> DOCUMENT PASSAGE
>>>

Once lost, the species that are critical to our food systems cannot be recovered, it said. “This places the future of our food and the environment under severe threat.”
“The foundations of our food systems are being undermined,” wrote Graziano da Silva, the director general of the Food and Agriculture Organisation, in an introduction to the study. “Parts of the global report make sombre reading. It is deeply concerning that in so many production systems in so many countries, biodiversity for food and agriculture and the ecosystem services it provides are reported to be in decline.”
Agriculture was often to blame, he said, due to land-use changes and unsustainable management practices, such as over-exploitation of the soil and a reliance on pesticides, herbicides and other agro-chemicals.
Most countries said the main driver for biodiversity loss was land conversion, as forests were cut down for farm fields, and meadows covered in concrete for cities, factories and roads. Other causes include overexploitation of water supplies, pollution, over-harvesting, the spread of invasive species and climate change.

<<<

> DATA LISTING
>>>

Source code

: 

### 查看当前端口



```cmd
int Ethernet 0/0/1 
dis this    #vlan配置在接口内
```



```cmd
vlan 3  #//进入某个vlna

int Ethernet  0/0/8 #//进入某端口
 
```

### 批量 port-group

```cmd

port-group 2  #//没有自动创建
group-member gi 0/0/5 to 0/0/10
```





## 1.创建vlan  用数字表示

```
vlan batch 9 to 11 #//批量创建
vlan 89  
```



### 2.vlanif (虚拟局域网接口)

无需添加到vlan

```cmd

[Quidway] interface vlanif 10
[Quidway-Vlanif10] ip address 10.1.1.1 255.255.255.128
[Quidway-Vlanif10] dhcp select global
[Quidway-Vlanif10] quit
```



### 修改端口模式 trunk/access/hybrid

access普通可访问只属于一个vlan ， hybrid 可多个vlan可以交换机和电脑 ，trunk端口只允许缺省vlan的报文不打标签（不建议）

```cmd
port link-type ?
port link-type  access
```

<<<

> USING THE INFORMATION
- 1) Answer from the passage on biodiversity loss in food systems:
(a) What position does Graziano da Silva hold?
(b) What did most countries name as the main driver of biodiversity loss?
(c) Which agro-chemicals does the passage name before "and other agro-chemicals"?
- 2) Supply the next part of the passage on biodiversity loss in food systems, picking up after its final sentence.
The records are separate material and not part of the passage on biodiversity loss.

> WRITTEN ANSWERS
- 1)
(a) Director general of the Food and Agriculture Organisation.
(b) Land conversion.
(c) Pesticides and herbicides.

- 2)
The trend is towards uniformity. Although the world is producing more food than in the past, it is relying on ever-expanding monocultures.
Two-thirds of crop production comes from just nine species (sugar cane, maize, rice, wheat, potatoes, soybeans, oil-palm fruit, sugar beet and cassava), while many of the remaining 6,000 cultivated plant species are in decline and wild food sources are becoming harder to find.
Although consumers did not yet notice any impact when they went shopping, the authors of the report said that could change.
“The supermarkets are full of food, but it is mostly imports from other countries and there are not many varieties. The reliance on a small number of species means they are more susceptible to disease outbreaks and climate change. It renders food production less resilient,” warned Julie Bélanger, the coordinator of the report.
As examples, the report noted how overdependence on a narrow range of species was a major factor in the famine caused by potato blight in Ireland in the 1840s, cereal crop failures in the US in the 20th century, and losses of taro production in Samoa in the 1990s.
“There is an urgent need to change the way food is produced and ensure that biodiversity is not something that is swept aside but is treated as an irreplaceable resource and a key part of management strategies,” said Bélanger.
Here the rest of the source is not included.